May 17, 2021 Articles

Avoiding Common Pitfalls in Preserving for Appeal Videotaped Testimony Played to the Jury

Testimony deemed “missing” from the appellate record may be damaging, not only because it is not citable but also because the appellate court will presume it supported the trial court’s findings.

By Victoria E. Fuller

Videotaped deposition testimony often plays a critical role in presenting evidence to juries. When the testimony is critical at trial, it may also be critical in a subsequent appeal. But the essential steps to make a sufficient record of what testimony was played fall through the cracks more often than you might think.

Consider this example: Imagine you represent an organization that designs clinical trials in a case against a multinational pharmaceutical company. Your client asserts claims for misappropriation of trade secrets and seeks nearly $40 million in damages. During trial, you present testimony from multiple representatives of both parties to establish your theory that the pharmaceutical company stole secret information contained within your client’s internal databases. Because many of those key witnesses are not available to testify live, you play for the jury key portions of their videotaped depositions.

After deliberations, the jury reaches a verdict in your client’s favor, and the ensuing judgment provides for recovery of more than $38 million in damages, plus prejudgment interest totaling more than $19 million. But your elation quickly evaporates when the judge rescinds the entire award by granting a new trial for liability and damages, concluding insufficient evidence supports both aspects of the verdict.

You appeal the new trial order, and in your appellate briefs, you explain how the evidence—including the videotaped deposition testimony—was more than sufficient to support both the finding of liability and the amount of the award. The appellate decision, however, disagrees. The court concludes that your argument is “hampered” by the “failure to produce an appellate record that includes” the videotaped deposition testimony, which was not transcribed by the court reporter. The decision then explains that appellate courts must presume a judgment is correct and that the appellant has the burden to provide an adequate record to establish error. Because the videotaped deposition testimony is not properly in the record, the appellate court concludes that it is compelled to presume the missing testimony supports the trial court’s reasons for granting a new trial. On that basis, the decision affirms the new trial order. Ischemia Research & Education Found. v. Pfizer Inc., No. H034653, 2013 Cal. App. Unpub. LEXIS 1419 (Feb. 26, 2013.

Similar issues arise relatively frequently in my appellate practice. Typically, the reporter’s transcript reveals that videotaped deposition testimony was played to the jury, but simply states that the testimony was not transcribed by the court reporter in accordance with applicable rules. Oftentimes, the record is silent as to what portions of the depositions were played. While the parties usually file written notice confirming the testimony they intend to play during trial, objections are often resolved in unreported conversations among attorneys at the courthouse.
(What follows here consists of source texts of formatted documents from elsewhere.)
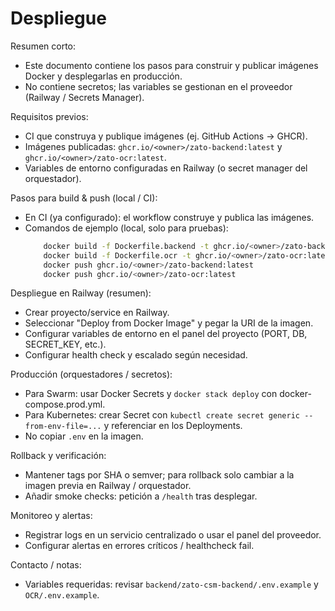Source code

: # Despliegue

Resumen corto:

- Este documento contiene los pasos para construir y publicar imágenes Docker y desplegarlas en producción.
- No contiene secretos; las variables se gestionan en el proveedor (Railway / Secrets Manager).

Requisitos previos:

- CI que construya y publique imágenes (ej. GitHub Actions → GHCR).
- Imágenes publicadas: `ghcr.io/<owner>/zato-backend:latest` y `ghcr.io/<owner>/zato-ocr:latest`.
- Variables de entorno configuradas en Railway (o secret manager del orquestador).

Pasos para build & push (local / CI):

- En CI (ya configurado): el workflow construye y publica las imágenes.
- Comandos de ejemplo (local, solo para pruebas):
  ```bash
      docker build -f Dockerfile.backend -t ghcr.io/<owner>/zato-backend:latest .
      docker build -f Dockerfile.ocr -t ghcr.io/<owner>/zato-ocr:latest .
      docker push ghcr.io/<owner>/zato-backend:latest
      docker push ghcr.io/<owner>/zato-ocr:latest
  ```

Despliegue en Railway (resumen):

- Crear proyecto/service en Railway.
- Seleccionar "Deploy from Docker Image" y pegar la URI de la imagen.
- Configurar variables de entorno en el panel del proyecto (PORT, DB, SECRET_KEY, etc.).
- Configurar health check y escalado según necesidad.

Producción (orquestadores / secretos):

- Para Swarm: usar Docker Secrets y `docker stack deploy` con docker-compose.prod.yml.
- Para Kubernetes: crear Secret con `kubectl create secret generic --from-env-file=...` y referenciar en los Deployments.
- No copiar `.env` en la imagen.

Rollback y verificación:

- Mantener tags por SHA o semver; para rollback solo cambiar a la imagen previa en Railway / orquestador.
- Añadir smoke checks: petición a `/health` tras desplegar.

Monitoreo y alertas:

- Registrar logs en un servicio centralizado o usar el panel del proveedor.
- Configurar alertas en errores críticos / healthcheck fail.

Contacto / notas:

- Variables requeridas: revisar `backend/zato-csm-backend/.env.example` y `OCR/.env.example`.
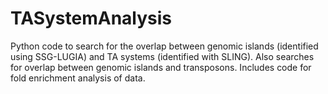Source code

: # TASystemAnalysis
Python code to search for the overlap between genomic islands (identified using SSG-LUGIA) and TA systems (identified with SLING). Also searches for overlap between genomic islands and transposons. Includes code for fold enrichment analysis of data.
As Ischemia Research highlights, testimony deemed “missing” from the appellate record may be damaging, not only because it is not citable but also because the appellate court will presume it supported the trial court’s findings. To avoid such a result, know the rules in your jurisdiction governing how to make a proper record. Some jurisdictions require that parties lodge a transcript of the deposition before playing the video; and, when the video is played, the offering party must identify on the record the page and line citations. If it seems too cumbersome to identify every citation on the record, consider filing a written notice identifying the excerpts (after any objections have been resolved), and confirm on the record that the excerpts being played to the jury are those identified in the notice.

At a minimum, be sure to make some written record of what excerpts were actually played to the jury. It is often possible to augment the appellate record to include the excerpts if, for example, written communications between the parties’ attorneys memorialize the resolution of any objections and confirm the attorneys’ understanding of which excerpts would be played during trial. Taking such measures should help preserve the critical trial evidence that may be essential to a later, and hopefully winning, appeal.

Victoria E. Fuller is a partner at Niddrie Addams Fuller Singh LLP.